─── Records provided
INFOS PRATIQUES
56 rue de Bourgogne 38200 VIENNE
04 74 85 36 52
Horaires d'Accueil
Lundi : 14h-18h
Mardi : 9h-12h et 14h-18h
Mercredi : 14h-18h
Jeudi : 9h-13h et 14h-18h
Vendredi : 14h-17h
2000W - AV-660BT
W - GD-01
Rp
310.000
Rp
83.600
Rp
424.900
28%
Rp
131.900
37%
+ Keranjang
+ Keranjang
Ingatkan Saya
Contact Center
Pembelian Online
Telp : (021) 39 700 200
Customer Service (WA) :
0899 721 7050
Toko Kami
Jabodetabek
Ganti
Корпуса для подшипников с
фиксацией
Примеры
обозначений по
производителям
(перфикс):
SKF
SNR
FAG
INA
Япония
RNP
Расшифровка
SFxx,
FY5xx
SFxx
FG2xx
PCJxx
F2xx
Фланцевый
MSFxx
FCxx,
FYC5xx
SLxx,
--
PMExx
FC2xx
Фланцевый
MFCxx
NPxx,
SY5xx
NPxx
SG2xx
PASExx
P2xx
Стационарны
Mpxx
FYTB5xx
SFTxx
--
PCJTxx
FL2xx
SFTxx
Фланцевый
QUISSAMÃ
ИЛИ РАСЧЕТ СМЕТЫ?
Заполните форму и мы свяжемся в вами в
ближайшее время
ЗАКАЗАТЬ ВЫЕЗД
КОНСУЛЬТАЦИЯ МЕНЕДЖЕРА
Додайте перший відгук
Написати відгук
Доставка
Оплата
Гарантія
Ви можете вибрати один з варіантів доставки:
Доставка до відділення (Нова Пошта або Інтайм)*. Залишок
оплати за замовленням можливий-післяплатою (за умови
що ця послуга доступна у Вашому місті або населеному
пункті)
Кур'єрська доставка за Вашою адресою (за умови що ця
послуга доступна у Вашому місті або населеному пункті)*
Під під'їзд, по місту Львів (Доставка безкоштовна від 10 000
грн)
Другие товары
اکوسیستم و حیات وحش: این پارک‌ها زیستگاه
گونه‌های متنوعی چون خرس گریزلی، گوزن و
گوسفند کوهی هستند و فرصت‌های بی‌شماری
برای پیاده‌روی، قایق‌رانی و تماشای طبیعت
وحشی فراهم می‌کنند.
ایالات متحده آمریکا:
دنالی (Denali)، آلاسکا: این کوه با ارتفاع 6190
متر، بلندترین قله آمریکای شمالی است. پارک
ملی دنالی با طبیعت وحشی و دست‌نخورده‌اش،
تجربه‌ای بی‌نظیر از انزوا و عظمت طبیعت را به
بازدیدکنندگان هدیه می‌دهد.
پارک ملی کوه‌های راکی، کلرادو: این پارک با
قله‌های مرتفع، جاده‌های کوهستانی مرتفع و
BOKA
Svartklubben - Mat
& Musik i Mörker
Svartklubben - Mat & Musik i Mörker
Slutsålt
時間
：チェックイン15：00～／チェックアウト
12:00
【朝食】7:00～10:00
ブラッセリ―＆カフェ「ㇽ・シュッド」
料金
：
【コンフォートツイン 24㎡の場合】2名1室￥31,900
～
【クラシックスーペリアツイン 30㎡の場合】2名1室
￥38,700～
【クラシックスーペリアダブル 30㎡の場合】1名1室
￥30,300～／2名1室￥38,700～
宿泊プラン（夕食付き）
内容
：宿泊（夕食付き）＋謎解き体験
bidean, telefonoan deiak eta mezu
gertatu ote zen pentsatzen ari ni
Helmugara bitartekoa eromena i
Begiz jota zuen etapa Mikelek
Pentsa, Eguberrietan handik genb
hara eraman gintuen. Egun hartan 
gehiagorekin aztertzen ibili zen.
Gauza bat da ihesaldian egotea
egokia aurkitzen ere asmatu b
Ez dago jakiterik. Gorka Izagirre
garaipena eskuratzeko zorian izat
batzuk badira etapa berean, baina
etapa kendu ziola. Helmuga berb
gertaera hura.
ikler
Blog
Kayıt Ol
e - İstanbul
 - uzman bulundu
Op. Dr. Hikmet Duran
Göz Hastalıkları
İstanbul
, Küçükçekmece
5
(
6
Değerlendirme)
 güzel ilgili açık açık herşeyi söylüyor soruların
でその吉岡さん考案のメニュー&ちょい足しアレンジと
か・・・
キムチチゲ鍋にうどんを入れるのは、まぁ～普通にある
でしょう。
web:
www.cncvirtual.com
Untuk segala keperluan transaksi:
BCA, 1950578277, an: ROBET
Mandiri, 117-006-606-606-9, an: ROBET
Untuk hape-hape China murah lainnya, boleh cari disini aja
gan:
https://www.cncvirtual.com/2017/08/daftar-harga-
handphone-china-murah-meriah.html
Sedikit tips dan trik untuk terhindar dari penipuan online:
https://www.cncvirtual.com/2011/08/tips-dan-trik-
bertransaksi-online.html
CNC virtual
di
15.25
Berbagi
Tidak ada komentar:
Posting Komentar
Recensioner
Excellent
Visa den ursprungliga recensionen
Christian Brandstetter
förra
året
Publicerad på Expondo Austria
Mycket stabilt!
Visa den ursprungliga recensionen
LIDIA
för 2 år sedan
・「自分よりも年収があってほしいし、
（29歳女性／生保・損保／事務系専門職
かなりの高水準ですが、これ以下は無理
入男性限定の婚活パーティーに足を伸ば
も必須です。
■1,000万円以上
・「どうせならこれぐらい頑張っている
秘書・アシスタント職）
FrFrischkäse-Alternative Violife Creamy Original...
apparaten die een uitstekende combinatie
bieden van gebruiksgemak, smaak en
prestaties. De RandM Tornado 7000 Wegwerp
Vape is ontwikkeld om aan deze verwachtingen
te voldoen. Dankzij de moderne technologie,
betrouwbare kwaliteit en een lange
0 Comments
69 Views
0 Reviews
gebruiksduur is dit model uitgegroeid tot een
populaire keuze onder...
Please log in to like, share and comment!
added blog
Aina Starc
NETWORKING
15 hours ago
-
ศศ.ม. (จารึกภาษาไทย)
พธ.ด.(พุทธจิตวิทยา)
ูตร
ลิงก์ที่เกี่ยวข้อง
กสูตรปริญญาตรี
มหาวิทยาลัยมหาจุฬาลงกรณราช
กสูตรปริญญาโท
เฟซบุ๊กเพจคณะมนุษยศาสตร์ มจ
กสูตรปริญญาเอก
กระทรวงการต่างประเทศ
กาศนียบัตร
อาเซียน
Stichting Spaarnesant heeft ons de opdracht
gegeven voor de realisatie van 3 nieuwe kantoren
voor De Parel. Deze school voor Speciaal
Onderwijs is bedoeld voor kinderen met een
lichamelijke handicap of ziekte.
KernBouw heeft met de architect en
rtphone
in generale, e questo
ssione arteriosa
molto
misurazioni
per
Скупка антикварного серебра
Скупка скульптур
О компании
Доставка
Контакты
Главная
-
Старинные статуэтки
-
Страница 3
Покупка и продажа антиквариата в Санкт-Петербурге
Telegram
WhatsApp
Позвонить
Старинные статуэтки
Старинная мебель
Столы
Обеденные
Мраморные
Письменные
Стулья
──────
**Assignment:** Your answer must be every record above, retyped exactly.

**Answer space:**
INFOS PRATIQUES
56 rue de Bourgogne 38200 VIENNE
04 74 85 36 52
Horaires d'Accueil
Lundi : 14h-18h
Mardi : 9h-12h et 14h-18h
Mercredi : 14h-18h
Jeudi : 9h-13h et 14h-18h
Vendredi : 14h-17h
2000W - AV-660BT
W - GD-01
Rp
310.000
Rp
83.600
Rp
424.900
28%
Rp
131.900
37%
+ Keranjang
+ Keranjang
Ingatkan Saya
Contact Center
Pembelian Online
Telp : (021) 39 700 200
Customer Service (WA) :
0899 721 7050
Toko Kami
Jabodetabek
Ganti
Корпуса для подшипников с
фиксацией
Примеры
обозначений по
производителям
(перфикс):
SKF
SNR
FAG
INA
Япония
RNP
Расшифровка
SFxx,
FY5xx
SFxx
FG2xx
PCJxx
F2xx
Фланцевый
MSFxx
FCxx,
FYC5xx
SLxx,
--
PMExx
FC2xx
Фланцевый
MFCxx
NPxx,
SY5xx
NPxx
SG2xx
PASExx
P2xx
Стационарны
Mpxx
FYTB5xx
SFTxx
--
PCJTxx
FL2xx
SFTxx
Фланцевый
QUISSAMÃ
ИЛИ РАСЧЕТ СМЕТЫ?
Заполните форму и мы свяжемся в вами в
ближайшее время
ЗАКАЗАТЬ ВЫЕЗД
КОНСУЛЬТАЦИЯ МЕНЕДЖЕРА
Додайте перший відгук
Написати відгук
Доставка
Оплата
Гарантія
Ви можете вибрати один з варіантів доставки:
Доставка до відділення (Нова Пошта або Інтайм)*. Залишок
оплати за замовленням можливий-післяплатою (за умови
що ця послуга доступна у Вашому місті або населеному
пункті)
Кур'єрська доставка за Вашою адресою (за умови що ця
послуга доступна у Вашому місті або населеному пункті)*
Під під'їзд, по місту Львів (Доставка безкоштовна від 10 000
грн)
Другие товары
اکوسیستم و حیات وحش: این پارک‌ها زیستگاه
گونه‌های متنوعی چون خرس گریزلی، گوزن و
گوسفند کوهی هستند و فرصت‌های بی‌شماری
برای پیاده‌روی، قایق‌رانی و تماشای طبیعت
وحشی فراهم می‌کنند.
ایالات متحده آمریکا:
دنالی (Denali)، آلاسکا: این کوه با ارتفاع 6190
متر، بلندترین قله آمریکای شمالی است. پارک
ملی دنالی با طبیعت وحشی و دست‌نخورده‌اش،
تجربه‌ای بی‌نظیر از انزوا و عظمت طبیعت را به
بازدیدکنندگان هدیه می‌دهد.
پارک ملی کوه‌های راکی، کلرادو: این پارک با
قله‌های مرتفع، جاده‌های کوهستانی مرتفع و
BOKA
Svartklubben - Mat
& Musik i Mörker
Svartklubben - Mat & Musik i Mörker
Slutsålt
時間
：チェックイン15：00～／チェックアウト
12:00
【朝食】7:00～10:00
ブラッセリ―＆カフェ「ㇽ・シュッド」
料金
：
【コンフォートツイン 24㎡の場合】2名1室￥31,900
～
【クラシックスーペリアツイン 30㎡の場合】2名1室
￥38,700～
【クラシックスーペリアダブル 30㎡の場合】1名1室
￥30,300～／2名1室￥38,700～
宿泊プラン（夕食付き）
内容
：宿泊（夕食付き）＋謎解き体験
bidean, telefonoan deiak eta mezu
gertatu ote zen pentsatzen ari ni
Helmugara bitartekoa eromena i
Begiz jota zuen etapa Mikelek
Pentsa, Eguberrietan handik genb
hara eraman gintuen. Egun hartan 
gehiagorekin aztertzen ibili zen.
Gauza bat da ihesaldian egotea
egokia aurkitzen ere asmatu b
Ez dago jakiterik. Gorka Izagirre
garaipena eskuratzeko zorian izat
batzuk badira etapa berean, baina
etapa kendu ziola. Helmuga berb
gertaera hura.
ikler
Blog
Kayıt Ol
e - İstanbul
 - uzman bulundu
Op. Dr. Hikmet Duran
Göz Hastalıkları
İstanbul
, Küçükçekmece
5
(
6
Değerlendirme)
 güzel ilgili açık açık herşeyi söylüyor soruların
でその吉岡さん考案のメニュー&ちょい足しアレンジと
か・・・
キムチチゲ鍋にうどんを入れるのは、まぁ～普通にある
でしょう。
web:
www.cncvirtual.com
Untuk segala keperluan transaksi:
BCA, 1950578277, an: ROBET
Mandiri, 117-006-606-606-9, an: ROBET
Untuk hape-hape China murah lainnya, boleh cari disini aja
gan:
https://www.cncvirtual.com/2017/08/daftar-harga-
handphone-china-murah-meriah.html
Sedikit tips dan trik untuk terhindar dari penipuan online:
https://www.cncvirtual.com/2011/08/tips-dan-trik-
bertransaksi-online.html
CNC virtual
di
15.25
Berbagi
Tidak ada komentar:
Posting Komentar
Recensioner
Excellent
Visa den ursprungliga recensionen
Christian Brandstetter
förra
året
Publicerad på Expondo Austria
Mycket stabilt!
Visa den ursprungliga recensionen
LIDIA
för 2 år sedan
・「自分よりも年収があってほしいし、
（29歳女性／生保・損保／事務系専門職
かなりの高水準ですが、これ以下は無理
入男性限定の婚活パーティーに足を伸ば
も必須です。
■1,000万円以上
・「どうせならこれぐらい頑張っている
秘書・アシスタント職）
FrFrischkäse-Alternative Violife Creamy Original...
apparaten die een uitstekende combinatie
bieden van gebruiksgemak, smaak en
prestaties. De RandM Tornado 7000 Wegwerp
Vape is ontwikkeld om aan deze verwachtingen
te voldoen. Dankzij de moderne technologie,
betrouwbare kwaliteit en een lange
0 Comments
69 Views
0 Reviews
gebruiksduur is dit model uitgegroeid tot een
populaire keuze onder...
Please log in to like, share and comment!
added blog
Aina Starc
NETWORKING
15 hours ago
-
ศศ.ม. (จารึกภาษาไทย)
พธ.ด.(พุทธจิตวิทยา)
ูตร
ลิงก์ที่เกี่ยวข้อง
กสูตรปริญญาตรี
มหาวิทยาลัยมหาจุฬาลงกรณราช
กสูตรปริญญาโท
เฟซบุ๊กเพจคณะมนุษยศาสตร์ มจ
กสูตรปริญญาเอก
กระทรวงการต่างประเทศ
กาศนียบัตร
อาเซียน
Stichting Spaarnesant heeft ons de opdracht
gegeven voor de realisatie van 3 nieuwe kantoren
voor De Parel. Deze school voor Speciaal
Onderwijs is bedoeld voor kinderen met een
lichamelijke handicap of ziekte.
KernBouw heeft met de architect en
rtphone
in generale, e questo
ssione arteriosa
molto
misurazioni
per
Скупка антикварного серебра
Скупка скульптур
О компании
Доставка
Контакты
Главная
-
Старинные статуэтки
-
Страница 3
Покупка и продажа антиквариата в Санкт-Петербурге
Telegram
WhatsApp
Позвонить
Старинные статуэтки
Старинная мебель
Столы
Обеденные
Мраморные
Письменные
Стулья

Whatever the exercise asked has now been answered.